═════ ТЕКСТ ДЛЯ ЧТЕНИЯ ═════
Предлагаемые обстоятельства / XII фестиваль «Тайны горы Крестовой» (Губаха)

Выпуск №1-261/2023, Фестивали

Предлагаемые обстоятельства / XII фестиваль «Тайны горы Крестовой» (Губаха)

Ближе к Губахе леса и реки едва уловимо начинают ползти вниз, а дорога, напротив, стремиться вверх. Водитель такси, будто почувствовав мое состояние, спрашивает: «Что, уши закладывает? Это с непривычки. Впервые к нам»? Киваю в знак согласия. «На Крестовую»? Снова киваю. «На фестиваль», - уточняю. Уточнение излишне. За 12 лет существования ландшафтного фестиваля «Тайны горы Крестовой» губахинцы привыкли, что живописные окрестности их маленького городка в июле становятся центром паломничества.
═════ ИСХОДНЫЕ ДАННЫЕ ═════
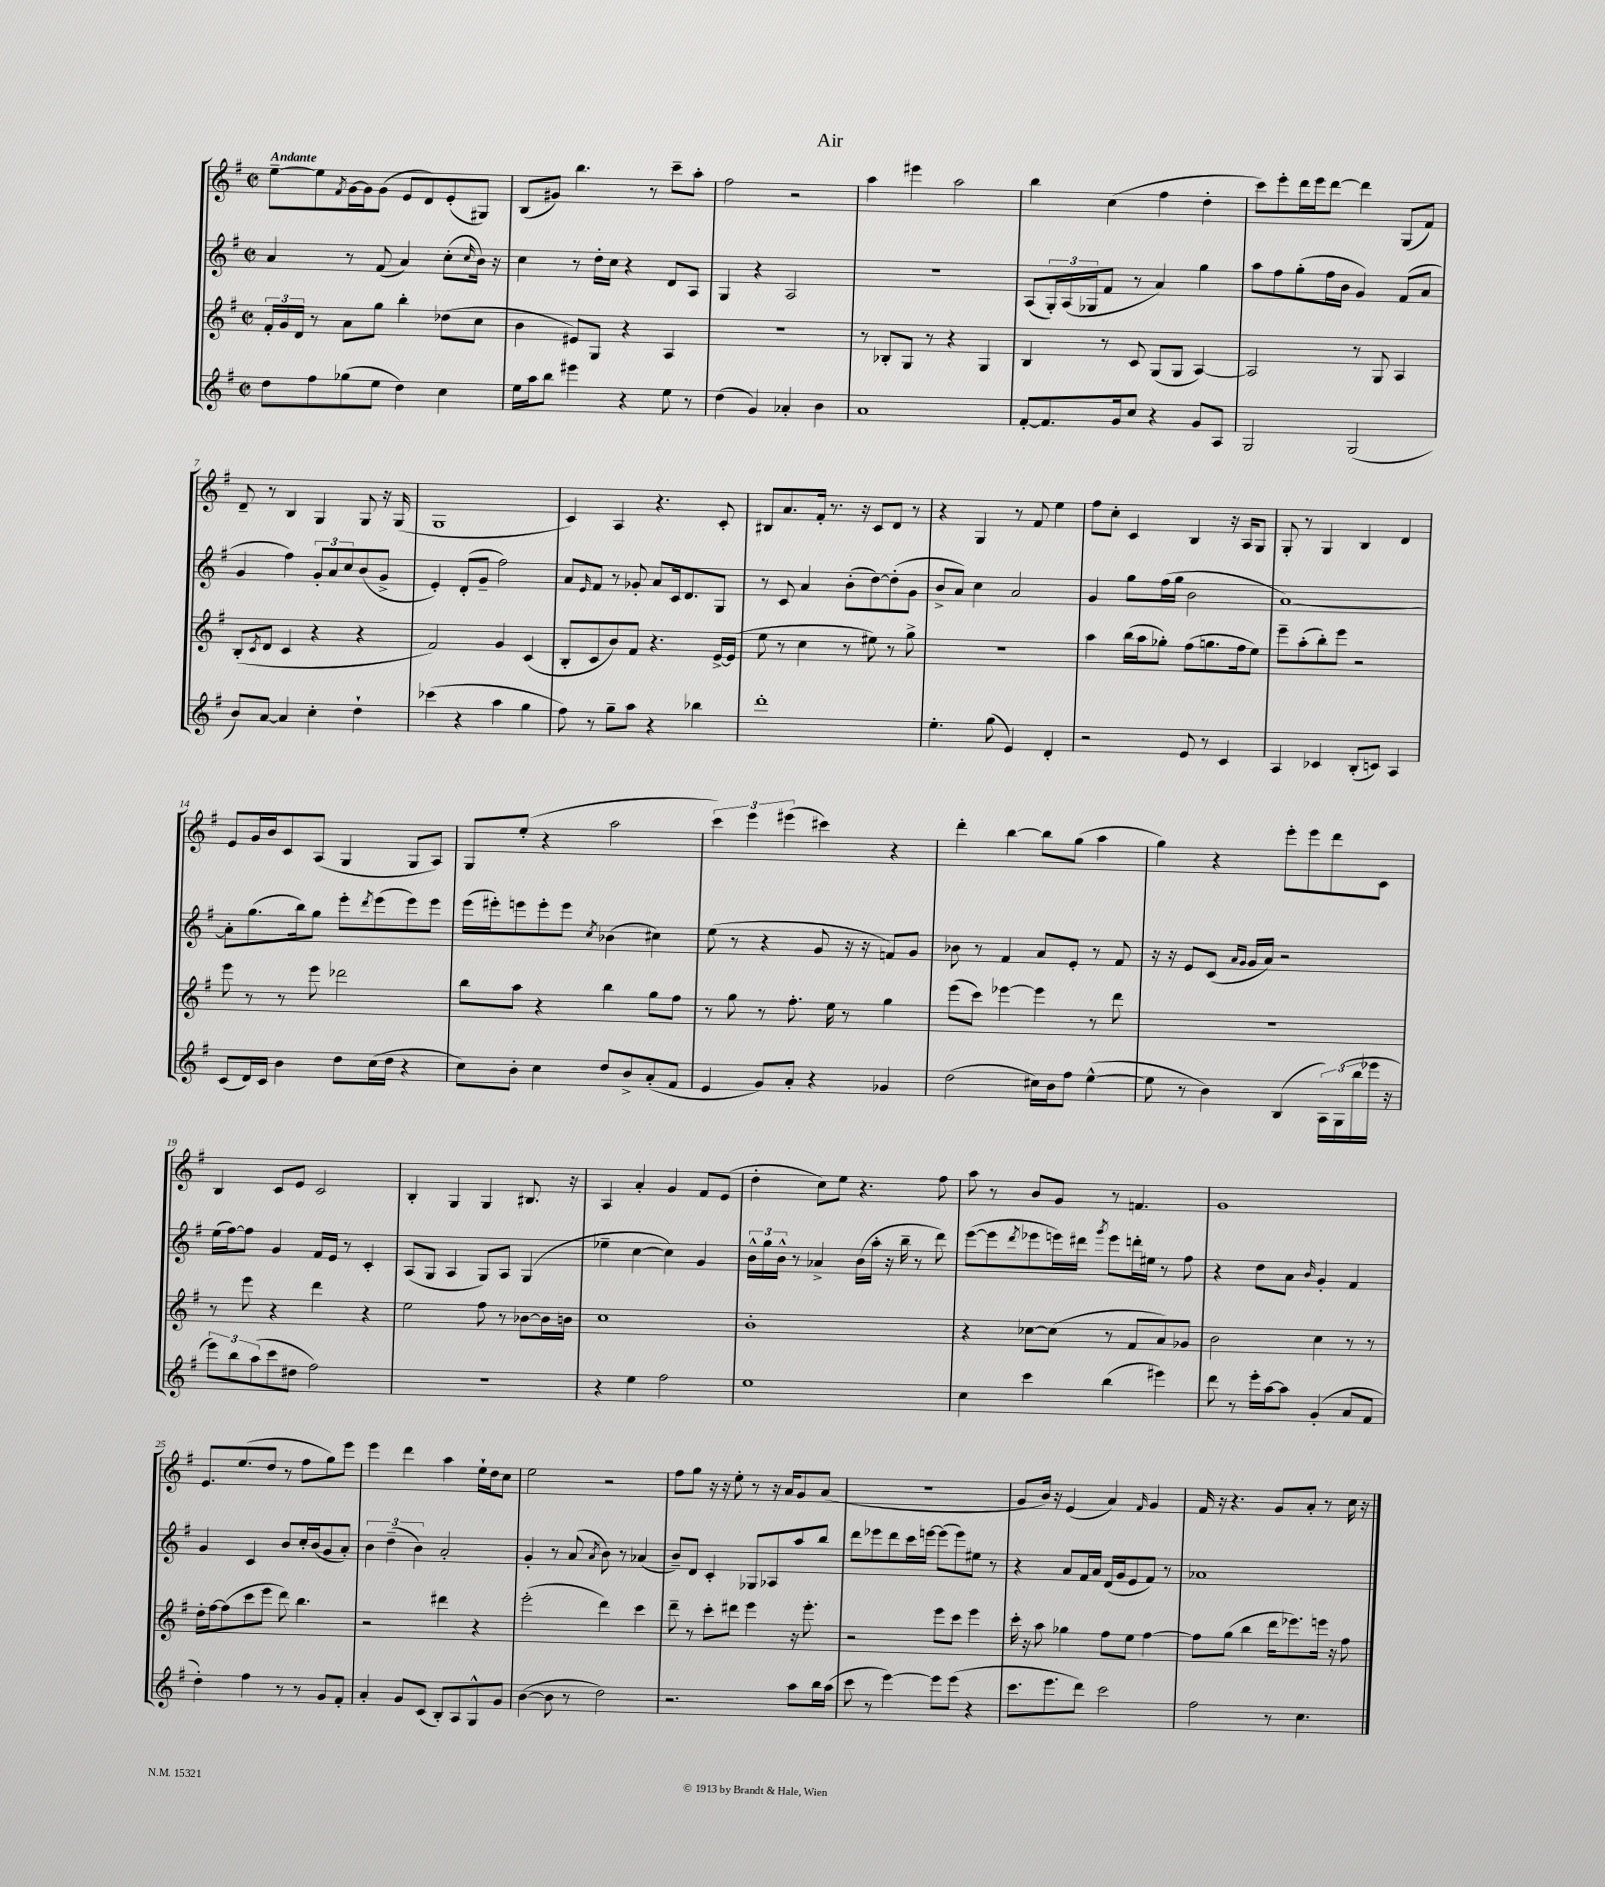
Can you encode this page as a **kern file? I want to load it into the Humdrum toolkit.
═════
## ЗАДАНИЯ:
1. Сколько лет существует ландшафтный фестиваль, о котором говорится в отрывке о Губахе?
2. Перепишите фрагмент отрывка о фестивале в Губахе, начав со слов "Ближе к Губахе" и закончив словами "становятся центром паломничества.", при этом замените "такси" на "автобуса".
3. Напишите продолжение отрывка о фестивале «Тайны горы Крестовой».

## ОЖИДАЕМЫЕ ОТВЕТЫ:
1. 12 лет.

2.
Ближе к Губахе леса и реки едва уловимо начинают ползти вниз, а дорога, напротив, стремиться вверх. Водитель автобуса, будто почувствовав мое состояние, спрашивает: «Что, уши закладывает? Это с непривычки. Впервые к нам»? Киваю в знак согласия. «На Крестовую»? Снова киваю. «На фестиваль», - уточняю. Уточнение излишне. За 12 лет существования ландшафтного фестиваля «Тайны горы Крестовой» губахинцы привыкли, что живописные окрестности их маленького городка в июле становятся центром паломничества.

3.
Доминанта Губахи

На гору Крестовую автобусы со зрителями несколько раз в день отправлялись от камерного театра «Доминанта». В дни фестиваля он стал душой, мотором и мозгом всех событий. И если гора (471 метр над уровнем моря) - природная доминанта, то театр под руководством Любови Зайцевой - доминанта культурная. Именно художественному руководителю и главному режиссеру «Доминанты» принадлежит идея вывести театр за пределы сценической коробки, превратив ландшафт в естественные декорации. С 2011 года, когда губахинцы впервые сыграли «Ромео и Джульетту» в условиях природного памятника «Каменный город», фестиваль безостановочно движется по маршруту «театр - природа». «Тайны горы Крестовой» так и позиционируют себя - ландшафтный фестиваль, где «все творческие работы - это эксперимент, игра с классической и современной драматургией».

Фестиваль тоже можно рассматривать как грандиозный театральный эксперимент - с одной стороны, и как социально-культурный и экологический - с другой. За годы своего существования «Тайны горы Крестовой» стали драйвером развития территории Прикамья. Это признают и органы власти, и спонсоры, в числе которых крупное градообразующее предприятие АО «Метафракс».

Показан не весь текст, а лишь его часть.